FRAGMENT STRONY:

+ + +

Na to wszystko nakładają się kwestie, które jeszcze niedawno nie budziły kontrowersji. Z dzisiejszego bowiem punktu widzenia wprowadzenie przez Unię bardziej restrykcyjnego podejścia do polityki prywatności i ochrony danych osobowych Europejczyków korzystających z amerykańskich firm, stron i portali internetowych staje się – w znacznym stopniu wbrew intencjom legislatorów – kolejną kością niezgody. Szczególnie, że równolegle trwają pracę nad wprowadzeniem europejskiego podatku od firm internetowych zarabiających na terytorium UE, co byłoby krokiem w stronę wzmocnienia jednolitego rynku cyfrowego i panujących na nim standardów. W perspektywie mamy kolejne posunięcia – jeszcze w listopadzie 2016 roku unijny komisarz ds. podatków Pierre Moscovici nie wykluczał, że ze względu na reformę podatkową Trumpa USA może zostać wpisane na unijną listę rajów podatkowych, a to zapewne skutkowałoby ograniczeniem swobody przepływu i wzrostem kosztów transatlantyckiego obrotu kapitałowego. Jeśli faktycznie miałoby tak się stać, to skutki będziemy mogli odczuć dopiero za 18 miesięcy: na implementację dyrektywy przeciwko unikaniu podatków państwa członkowskie mają czas do końca 2019 roku.
Problem w tym, że jak dotąd Trump zachowuje się tak, jak gdyby w porządku międzynarodowym Unia nie istniała. Zgodnie ze wspomnianą już doktryną jastrzębiego bilateralizmu z jej państwami członkowskimi woli negocjować pojedynczo. Z dyplomatycznych kręgów bliskich administracji Obamy czy nawet George’a W. Busha płyną słowa zarówno otuchy jak i przestrogi. Z jednej strony sojusz USA z Europą wciąż uznawany jest za oceanem – szczególnie wśród skupionych na obu wybrzeżach elit – za oczywistość i podstawę wzajemnych relacji. Dla amerykańskich transatlantystów Europa jest teraz ważniejsza niż kiedykolwiek wcześniej, tym bardziej więc nie powinna pozwolić sobie na dalsze spory i partykularyzmy. Jeśli Stary Kontynent nie stanie na wysokości zadania, niedługo na świecie może nie istnieć licząca się siła żywotnie zainteresowana utrzymaniem liberalnego porządku gospodarczego.

+ + +

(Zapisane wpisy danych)
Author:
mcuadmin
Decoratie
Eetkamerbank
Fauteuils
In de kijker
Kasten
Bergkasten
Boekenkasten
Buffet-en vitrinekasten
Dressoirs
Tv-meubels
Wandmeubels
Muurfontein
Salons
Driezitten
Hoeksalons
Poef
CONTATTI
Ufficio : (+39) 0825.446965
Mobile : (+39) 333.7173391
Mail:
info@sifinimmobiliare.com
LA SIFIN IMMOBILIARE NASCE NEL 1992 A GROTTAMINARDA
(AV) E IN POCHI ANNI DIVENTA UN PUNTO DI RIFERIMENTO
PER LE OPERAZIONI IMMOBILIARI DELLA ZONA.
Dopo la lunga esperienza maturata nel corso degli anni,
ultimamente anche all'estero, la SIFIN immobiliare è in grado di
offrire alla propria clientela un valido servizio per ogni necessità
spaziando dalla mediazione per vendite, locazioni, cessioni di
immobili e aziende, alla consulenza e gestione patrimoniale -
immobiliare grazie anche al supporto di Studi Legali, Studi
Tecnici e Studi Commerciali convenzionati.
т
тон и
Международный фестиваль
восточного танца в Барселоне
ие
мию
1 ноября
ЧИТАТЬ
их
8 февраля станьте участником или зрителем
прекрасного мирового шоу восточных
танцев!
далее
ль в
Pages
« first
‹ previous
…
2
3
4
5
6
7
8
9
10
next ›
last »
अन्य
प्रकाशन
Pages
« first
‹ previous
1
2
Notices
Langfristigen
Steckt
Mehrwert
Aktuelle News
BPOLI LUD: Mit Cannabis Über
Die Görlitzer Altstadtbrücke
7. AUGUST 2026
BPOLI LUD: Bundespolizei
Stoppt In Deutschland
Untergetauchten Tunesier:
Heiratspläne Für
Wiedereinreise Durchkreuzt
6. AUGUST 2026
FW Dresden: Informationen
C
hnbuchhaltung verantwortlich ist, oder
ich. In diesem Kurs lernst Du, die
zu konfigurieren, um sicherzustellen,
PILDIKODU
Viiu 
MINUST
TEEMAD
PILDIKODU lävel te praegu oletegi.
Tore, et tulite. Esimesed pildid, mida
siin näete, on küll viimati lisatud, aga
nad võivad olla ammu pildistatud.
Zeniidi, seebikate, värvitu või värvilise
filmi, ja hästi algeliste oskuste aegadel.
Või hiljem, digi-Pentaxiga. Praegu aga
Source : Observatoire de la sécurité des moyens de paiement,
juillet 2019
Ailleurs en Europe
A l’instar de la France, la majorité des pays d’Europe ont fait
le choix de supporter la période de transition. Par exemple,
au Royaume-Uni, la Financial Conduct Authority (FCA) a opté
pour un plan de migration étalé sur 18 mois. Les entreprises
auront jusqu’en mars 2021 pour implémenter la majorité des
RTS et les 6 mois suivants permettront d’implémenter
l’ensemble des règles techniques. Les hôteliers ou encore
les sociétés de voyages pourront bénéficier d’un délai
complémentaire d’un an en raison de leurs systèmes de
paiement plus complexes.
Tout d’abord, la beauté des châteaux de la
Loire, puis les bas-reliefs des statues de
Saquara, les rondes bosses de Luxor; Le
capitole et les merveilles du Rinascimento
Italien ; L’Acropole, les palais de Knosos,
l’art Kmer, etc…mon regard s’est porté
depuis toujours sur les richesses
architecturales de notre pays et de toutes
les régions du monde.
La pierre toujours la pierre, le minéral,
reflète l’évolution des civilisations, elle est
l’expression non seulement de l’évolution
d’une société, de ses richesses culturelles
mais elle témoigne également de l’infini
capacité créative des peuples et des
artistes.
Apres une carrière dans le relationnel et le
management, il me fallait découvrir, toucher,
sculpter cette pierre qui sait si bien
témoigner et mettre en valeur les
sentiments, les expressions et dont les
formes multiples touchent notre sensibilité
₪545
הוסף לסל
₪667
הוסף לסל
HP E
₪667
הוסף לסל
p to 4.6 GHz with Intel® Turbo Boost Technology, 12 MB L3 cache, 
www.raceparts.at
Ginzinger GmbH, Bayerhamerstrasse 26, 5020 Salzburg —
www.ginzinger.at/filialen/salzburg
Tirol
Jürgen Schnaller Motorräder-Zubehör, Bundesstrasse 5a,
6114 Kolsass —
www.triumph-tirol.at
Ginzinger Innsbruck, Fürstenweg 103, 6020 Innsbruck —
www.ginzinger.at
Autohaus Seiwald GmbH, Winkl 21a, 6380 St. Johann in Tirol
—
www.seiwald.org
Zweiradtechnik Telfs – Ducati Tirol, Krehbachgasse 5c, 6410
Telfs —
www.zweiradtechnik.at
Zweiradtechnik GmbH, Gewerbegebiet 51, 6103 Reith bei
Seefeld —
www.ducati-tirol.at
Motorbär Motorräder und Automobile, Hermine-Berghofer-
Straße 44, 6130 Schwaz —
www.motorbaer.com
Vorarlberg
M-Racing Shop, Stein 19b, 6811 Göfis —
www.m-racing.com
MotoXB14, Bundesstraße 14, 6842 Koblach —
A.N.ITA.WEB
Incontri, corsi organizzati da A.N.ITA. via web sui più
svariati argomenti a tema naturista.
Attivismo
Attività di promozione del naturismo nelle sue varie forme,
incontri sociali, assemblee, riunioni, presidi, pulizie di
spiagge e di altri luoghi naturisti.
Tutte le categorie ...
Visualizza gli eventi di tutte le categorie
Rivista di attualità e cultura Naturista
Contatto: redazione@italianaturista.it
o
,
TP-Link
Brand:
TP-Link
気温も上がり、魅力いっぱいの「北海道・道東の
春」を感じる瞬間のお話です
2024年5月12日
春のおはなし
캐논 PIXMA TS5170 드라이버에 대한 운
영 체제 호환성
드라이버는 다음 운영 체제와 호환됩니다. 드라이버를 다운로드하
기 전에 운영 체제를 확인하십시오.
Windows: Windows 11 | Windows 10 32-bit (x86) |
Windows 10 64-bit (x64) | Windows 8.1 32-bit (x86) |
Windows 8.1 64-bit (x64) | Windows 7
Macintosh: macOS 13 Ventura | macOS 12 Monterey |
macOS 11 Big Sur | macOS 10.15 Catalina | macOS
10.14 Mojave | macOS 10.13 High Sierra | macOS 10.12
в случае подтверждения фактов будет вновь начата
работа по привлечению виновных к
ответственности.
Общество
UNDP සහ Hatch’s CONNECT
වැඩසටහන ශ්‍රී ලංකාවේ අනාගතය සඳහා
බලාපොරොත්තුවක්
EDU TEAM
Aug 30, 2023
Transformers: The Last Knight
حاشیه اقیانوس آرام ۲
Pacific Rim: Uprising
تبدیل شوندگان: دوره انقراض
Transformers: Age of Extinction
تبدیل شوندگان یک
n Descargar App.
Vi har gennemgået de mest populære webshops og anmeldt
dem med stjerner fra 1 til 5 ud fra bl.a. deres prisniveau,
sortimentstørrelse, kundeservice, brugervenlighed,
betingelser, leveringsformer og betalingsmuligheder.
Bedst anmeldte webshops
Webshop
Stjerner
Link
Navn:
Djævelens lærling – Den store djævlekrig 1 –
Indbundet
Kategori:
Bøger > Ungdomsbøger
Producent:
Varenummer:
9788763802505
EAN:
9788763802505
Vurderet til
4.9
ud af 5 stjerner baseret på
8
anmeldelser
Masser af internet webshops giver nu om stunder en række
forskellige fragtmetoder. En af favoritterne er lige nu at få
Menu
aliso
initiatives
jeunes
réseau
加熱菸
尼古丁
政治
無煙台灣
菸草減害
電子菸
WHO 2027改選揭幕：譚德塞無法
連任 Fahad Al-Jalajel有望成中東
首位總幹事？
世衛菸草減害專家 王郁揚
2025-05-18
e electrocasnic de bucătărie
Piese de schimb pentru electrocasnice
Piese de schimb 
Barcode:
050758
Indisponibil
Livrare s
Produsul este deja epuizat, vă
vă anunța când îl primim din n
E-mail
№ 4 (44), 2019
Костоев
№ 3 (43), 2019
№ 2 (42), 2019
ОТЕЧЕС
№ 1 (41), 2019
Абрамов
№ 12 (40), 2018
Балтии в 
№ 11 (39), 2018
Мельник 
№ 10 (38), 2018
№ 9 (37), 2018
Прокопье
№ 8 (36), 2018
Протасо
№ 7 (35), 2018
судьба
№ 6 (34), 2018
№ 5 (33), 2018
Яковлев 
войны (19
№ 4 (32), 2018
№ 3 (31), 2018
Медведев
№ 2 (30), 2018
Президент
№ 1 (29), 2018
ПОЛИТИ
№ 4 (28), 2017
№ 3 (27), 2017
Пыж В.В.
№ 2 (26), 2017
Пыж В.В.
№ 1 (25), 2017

+ + +

TREŚĆ ZADANIA: Przepisz fragment tekstu o relacjach USA z Unią, zaczynając od słów „Problem w tym, że” i kończąc na słowach „liberalnego porządku gospodarczego.”. Zastąp w nim „Stary Kontynent” wyrażeniem „Europa”.

ROZWIĄZANIE ZADANIA:
Problem w tym, że jak dotąd Trump zachowuje się tak, jak gdyby w porządku międzynarodowym Unia nie istniała. Zgodnie ze wspomnianą już doktryną jastrzębiego bilateralizmu z jej państwami członkowskimi woli negocjować pojedynczo. Z dyplomatycznych kręgów bliskich administracji Obamy czy nawet George’a W. Busha płyną słowa zarówno otuchy jak i przestrogi. Z jednej strony sojusz USA z Europą wciąż uznawany jest za oceanem – szczególnie wśród skupionych na obu wybrzeżach elit – za oczywistość i podstawę wzajemnych relacji. Dla amerykańskich transatlantystów Europa jest teraz ważniejsza niż kiedykolwiek wcześniej, tym bardziej więc nie powinna pozwolić sobie na dalsze spory i partykularyzmy. Jeśli Europa nie stanie na wysokości zadania, niedługo na świecie może nie istnieć licząca się siła żywotnie zainteresowana utrzymaniem liberalnego porządku gospodarczego.